Stereolithography 3D printing of a cyclic olefin resin for terahertz quasi-optical applications

Stereolithography (SLA) additive manufacturing (AM) is an emerging technique for fabricating terahertz (THz) complex quasi-optical components at low-cost. However, most photopolymers exhibit significant absorption losses, limiting the performance of SLA-produced quasi-optics. Cyclic Olefin Resin (COR) was identified as a promising alternative owing to its formulation of olefinic monomers highly transparent to THz radiation. SLA-fabricated COR samples were characterized from 0.5 to 6 THz using time-domain spectroscopy.
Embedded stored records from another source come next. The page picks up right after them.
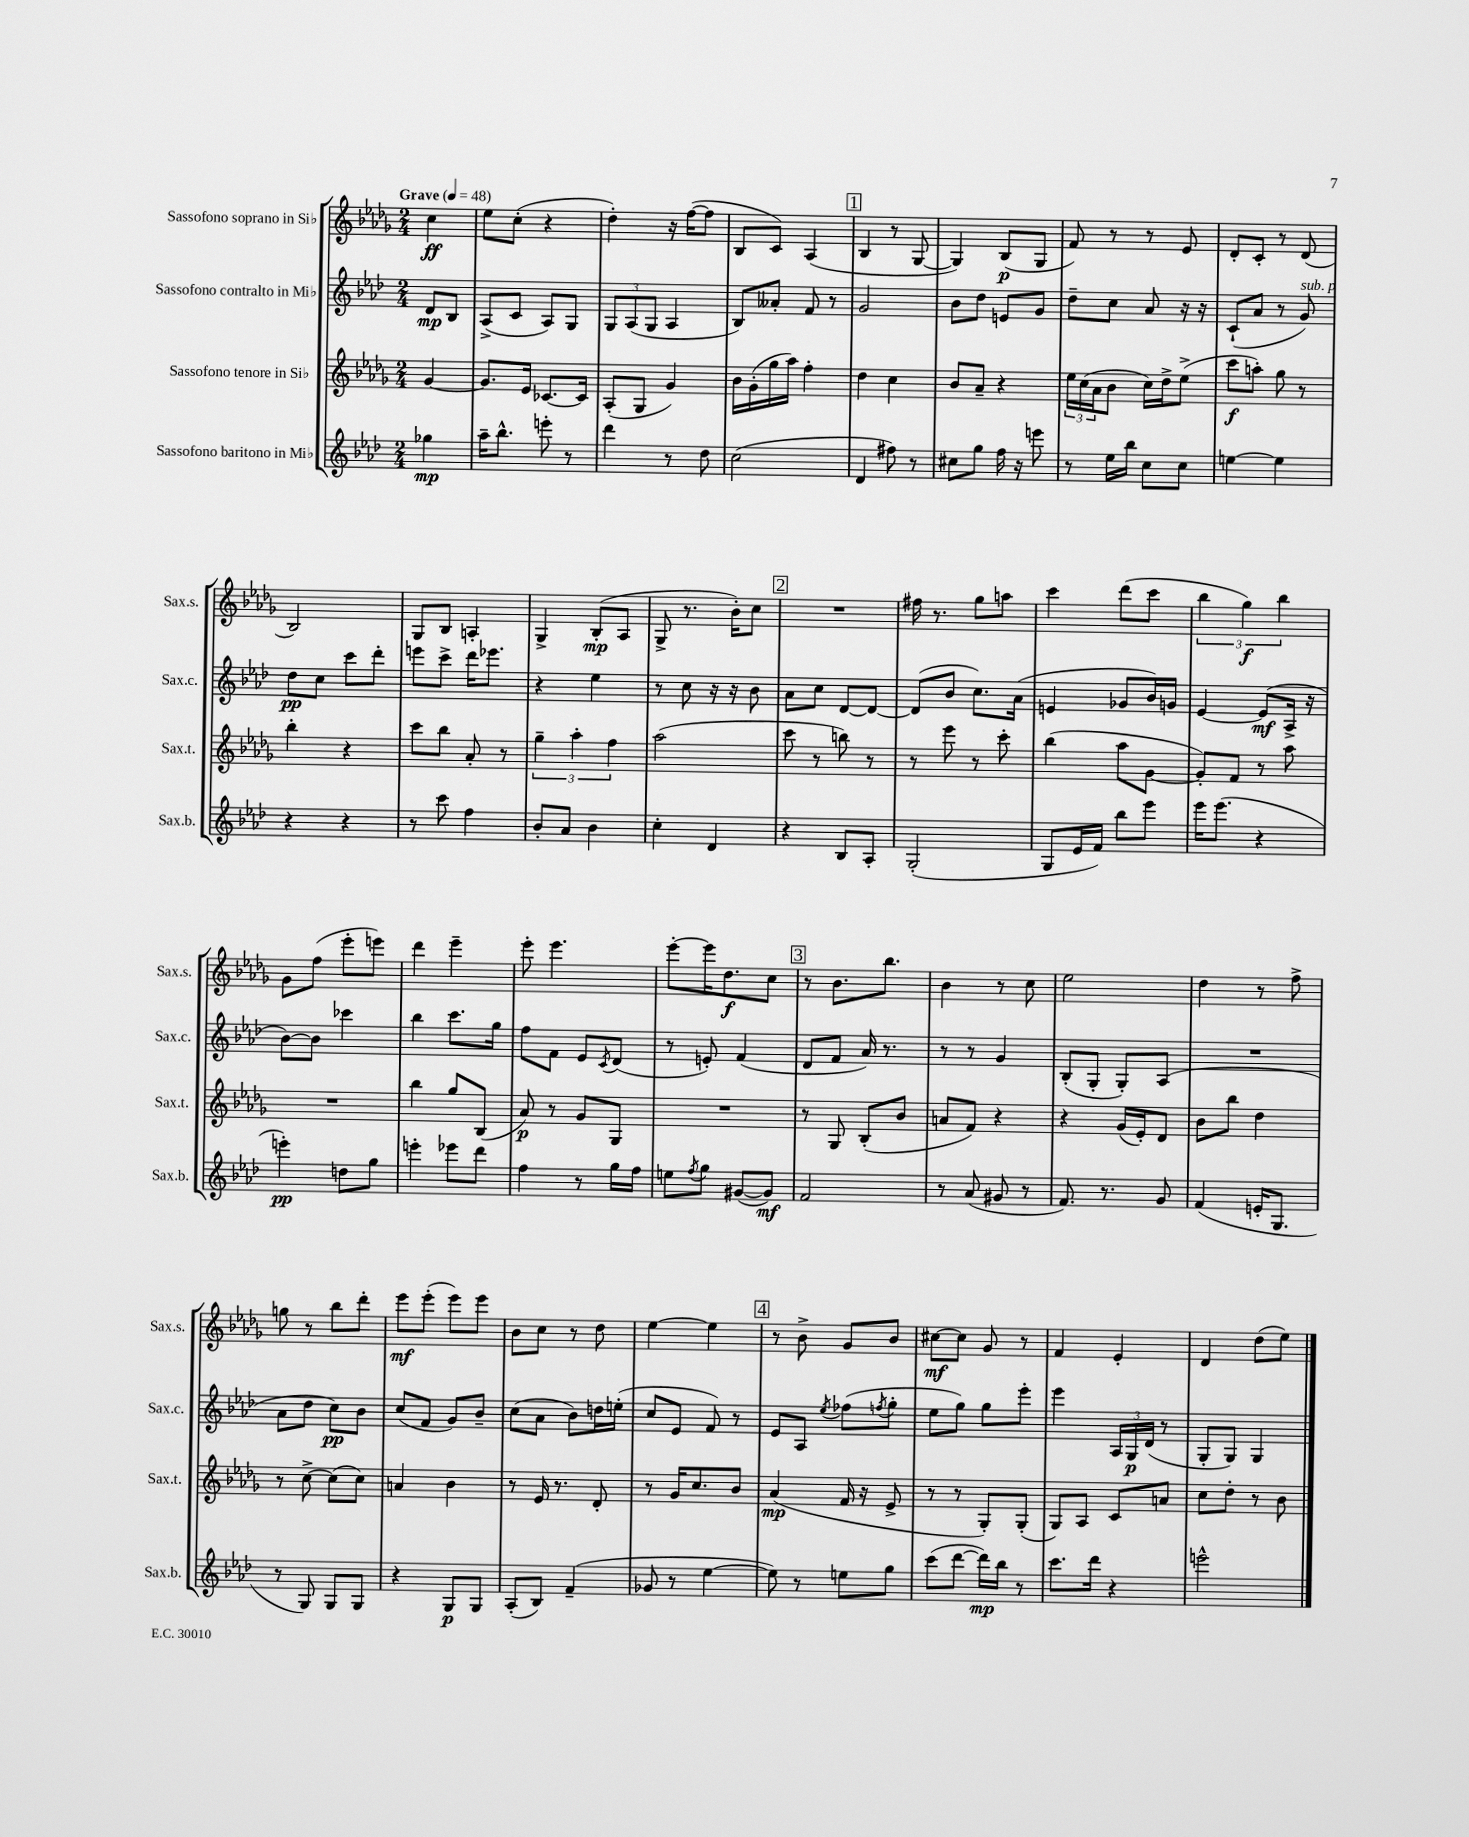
<<
\new StaffGroup <<
\new Staff = "s0" \with { instrumentName = "Sassofono soprano in Sib" shortInstrumentName = "Sax.s." } {
    \clef treble \key des \major \numericTimeSignature \time 2/4 \partial 4 \tempo "Grave" 4 = 48
    c''4\ff |
    ees''8 c''8-.( r4 |
    des''4-.) r16 f''16~( f''8 |
    bes8 c'8) aes4( |
    \mark \markup { \box "1" } bes4 r8 ges8~ |
    ges4) bes8\p( ges8 |
    f'8) r8 r8 ees'8 |
    des'8-. c'8-. r8 des'8( |
    bes2) |
    ges8 bes8 a4-. |
    ges4-> bes8-.\mp( aes8 |
    ges8-> r8. bes'16-.) c''8 |
    \mark \markup { \box "2" } R2 |
    fis''16 r8. ges''8 a''8 |
    c'''4 des'''8( c'''8 |
    \tuplet 3/2 { bes''4 ges''4\f) bes''4 } |
    ges'8 f''8( ees'''8-. e'''8) |
    des'''4 ees'''4-- |
    ees'''8-. ees'''4. |
    ees'''8~-. ees'''16 des''8.\f c''8 |
    \mark \markup { \box "3" } r8 bes'8. bes''8. |
    bes'4 r8 c''8 |
    ees''2 |
    des''4 r8 f''8-> |
    g''8 r8 bes''8 des'''8-. |
    ees'''8\mf ees'''8-.( ees'''8) ees'''8 |
    bes'8 c''8 r8 des''8 |
    ees''4~ ees''4 |
    \mark \markup { \box "4" } r8 bes'8-> ges'8 bes'8 |
    cis''8~\mf cis''8 ges'8 r8 |
    f'4 ees'4-. |
    des'4 des''8( ees''8) \bar "|." |
}
\new Staff = "s1" \with { instrumentName = "Sassofono contralto in Mib" shortInstrumentName = "Sax.c." } {
    \clef treble \key aes \major \numericTimeSignature \time 2/4 \partial 4
    des'8\mp bes8 |
    aes8->( c'8 aes8) g8 |
    \tuplet 3/2 { g8 aes8( g8 } aes4 |
    bes8) aeses'8-. f'8 r8 |
    \mark \markup { \box "1" } g'2 |
    bes'8 des''8 e'8 g'8 |
    des''8-- c''8 aes'8 r16 r16 |
    c'8-!( aes'8 r8 g'8^\markup { \italic "sub. p" }) |
    des''8\pp c''8 c'''8 des'''8-. |
    e'''8 c'''8-> des'''16 ees'''8. |
    r4 ees''4 |
    r8 c''8 r16 r16 bes'8 |
    \mark \markup { \box "2" } aes'8 c''8 des'8~ des'8~ |
    des'8( bes'8 c''8.) aes'16( |
    e'4 ges'8 bes'16) g'16 |
    ees'4~ ees'8\mf( aes16-> r16 |
    bes'8~) bes'8 ces'''4 |
    bes''4 c'''8. g''16 |
    f''8 f'8 ees'8 \acciaccatura { c'8 } des'8( |
    r8 e'8-.) f'4( |
    \mark \markup { \box "3" } des'8 f'8 aes'16) r8. |
    r8 r8 g'4 |
    bes8-.( g8-. g8-.) aes8( |
    R2 |
    aes'8 des''8 c''8\pp) bes'8 |
    c''8( f'8 g'8) bes'8-- |
    c''8( aes'8 bes'8) d''16 e''16-.( |
    c''8 ees'8 f'8) r8 |
    \mark \markup { \box "4" } ees'8 aes8 \acciaccatura { ees''8 } fes''8( \acciaccatura { f''8 } g''8-. |
    ees''8 g''8) g''8 ees'''8-. |
    ees'''4 \tuplet 3/2 { aes16 g16\p des'16( } r8 |
    g8-. g8) g4 \bar "|." |
}
\new Staff = "s2" \with { instrumentName = "Sassofono tenore in Sib" shortInstrumentName = "Sax.t." } {
    \clef treble \key des \major \numericTimeSignature \time 2/4 \partial 4
    ges'4~ |
    ges'8. ees'16 ces'8.~ ces'16 |
    aes8-.( ges8 ges'4) |
    bes'16 ges'16-.( ges''16 aes''16) f''4-. |
    \mark \markup { \box "1" } des''4 c''4 |
    bes'8 aes'8-- r4 |
    \tuplet 3/2 { ees''16 c''16( aes'16 } bes'8 c''16) des''16-> ees''8->( |
    c'''8\f a''8-.) ges''8 r8 |
    bes''4-. r4 |
    c'''8 bes''8 aes'8-. r8 |
    \tuplet 3/2 { ges''4-- aes''4-. f''4 } |
    aes''2( |
    \mark \markup { \box "2" } c'''8 r8 b''8) r8 |
    r8 ees'''8 r8 c'''8-. |
    bes''4( aes''8 ges'8~ |
    ges'8-.) f'8 r8 aes''8 |
    R2 |
    bes''4 ges''8 bes8( |
    aes'8\p) r8 ges'8 ges8 |
    R2 |
    \mark \markup { \box "3" } r8 ges8 bes8-.( bes'8 |
    a'8 f'8) r4 |
    r4 ges'16( ees'16-.) des'8 |
    bes'8 bes''8 des''4 |
    r8 c''8~-> c''8( c''8) |
    a'4 bes'4 |
    r8 ees'16 r8. des'8-. |
    r8 ges'16 c''8. bes'8 |
    \mark \markup { \box "4" } aes'4\mp( f'16 r16 ees'8-> |
    r8 r8 ges8-.) ges8-.( |
    ges8) aes8 c'8 a'8 |
    c''8 des''8-. r8 bes'8 \bar "|." |
}
\new Staff = "s3" \with { instrumentName = "Sassofono baritono in Mib" shortInstrumentName = "Sax.b." } {
    \clef treble \key aes \major \numericTimeSignature \time 2/4 \partial 4
    ges''4\mp |
    aes''16-- bes''8.-^ e'''8-. r8 |
    des'''4 r8 des''8 |
    c''2( |
    \mark \markup { \box "1" } des'4 fis''8) r8 |
    cis''8 g''8 f''16 r16 e'''8 |
    r8 ees''16 bes''16 c''8 c''8 |
    e''4~ e''4 |
    r4 r4 |
    r8 c'''8 f''4 |
    bes'8-. aes'8 bes'4 |
    c''4-. des'4 |
    \mark \markup { \box "2" } r4 bes8 aes8-. |
    g2-.( |
    g8 ees'16 f'16) bes''8 ees'''8 |
    ees'''16 ees'''8.( r4 |
    e'''4-.\pp) d''8 g''8 |
    e'''4-. ees'''8 des'''8 |
    f''4 r8 g''16 f''16 |
    e''8 \acciaccatura { f''8 } g''8 gis'8~( gis'8\mf) |
    \mark \markup { \box "3" } f'2 |
    r8 aes'8( gis'8 r8 |
    f'8.) r8. g'8 |
    f'4( e'16-. g8. |
    r8 g8) g8 g8 |
    r4 g8\p g8 |
    aes8-.( bes8) f'4--( |
    ges'8 r8 ees''4~ |
    \mark \markup { \box "4" } ees''8) r8 e''8 g''8 |
    c'''8( des'''8~ des'''16\mp) bes''16 r8 |
    c'''8. des'''16 r4 |
    e'''2-^ \bar "|." |
}
>>
>>
\layout { \context { \Score \remove "Bar_number_engraver" } }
Gyroid lattices were printed to assess the feasibility of sub-wavelength features at 1 THz. Additionally, plano-convex and Fresnel lenses were manufactured and evaluated using a THz quantum cascade laser (QCL) system. COR exhibited an absorption coefficient of (3.96 ± 0.01) cm–1 at 1 THz, increasing to (11.29 ± 0.39) cm–1 at 6 THz, substantially lower than conventional photopolymers, which exceed 60 cm–1 at 2 THz. Gyroid lattices demonstrated reproducible features, while the lenses operated efficiently at 3.4 THz. COR was shown to be considerably more transparent to THz radiation than standard photopolymers, enabling the fabrication of efficient quasi-optics using low-cost SLA systems, improving accessibility of bespoke THz optical components.